Old versions of Minecraft used an ancient version of OpenGL - OpenGL 2.0. Most older shader packs, for this reason, were written using GLSL version 120. In version 1.17, Minecraft was updated to use OpenGL 3.2, which targets version 150. However, shader loader mods like Iris and Optifine allow the use of any version of OpenGL/GLSL the user’s hardware supports. Since OpenGL 3.3 requires ‘DX10 Class’ hardware, any computer released in the last decade should support it, so this is what we will be using. OpenGL 3.3 uses GLSL version 330.

For the next part it is important to note that since most of the game’s development was done on OpenGL 2.0, the rendering pipeline the game uses does not take advantage of modern hardware features.

How Shaders Work

A “shader” is, by definition, any program that is executed on the GPU. For Minecraft, these shader programs (also know as passes) can be sorted into two distinct categories: fullscreen passes, which execute for the entire screen, and gbuffers passes, which execute only for specific geometry.
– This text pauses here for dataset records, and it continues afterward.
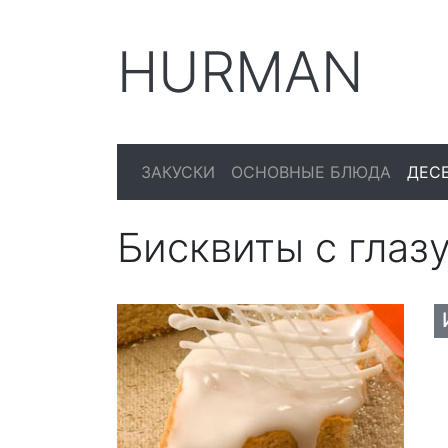
HURMAN
ЗАКУСКИ
ОСНОВНЫЕ БЛЮДА
ДЕС
Бисквиты с глаз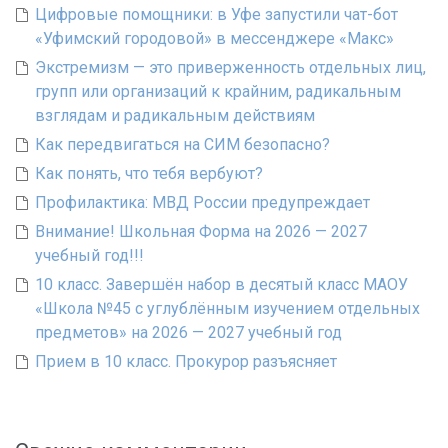
Цифровые помощники: в Уфе запустили чат-бот
«Уфимский городовой» в мессенджере «Макс»
Экстремизм — это приверженность отдельных лиц,
групп или организаций к крайним, радикальным
взглядам и радикальным действиям
Как передвигаться на СИМ безопасно?
Как понять, что тебя вербуют?
Профилактика: МВД России предупреждает
Внимание! Школьная Форма на 2026 — 2027
учебный год!!!
10 класс. Завершён набор в десятый класс МАОУ
«Школа №45 с углублённым изучением отдельных
предметов» на 2026 — 2027 учебный год
Прием в 10 класс. Прокурор разъясняет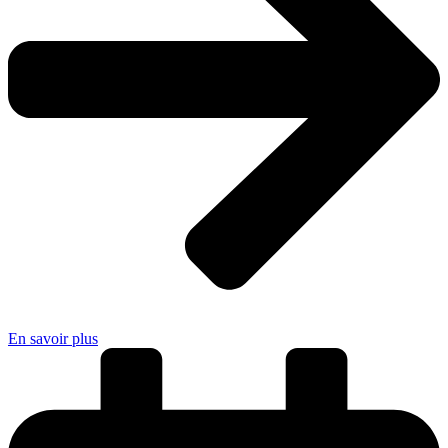
En savoir plus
Each individual program is composed of several shader stages, two of which are required: a vertex shader, which executes once for each vertex of the geometry, and a fragment shader, which executes once for every pixel that covers the geometry. You can optionally include a compute, geometry, and/or tesselation stage for each pass.

For a full list of programs and what they do, see the Iris Docs.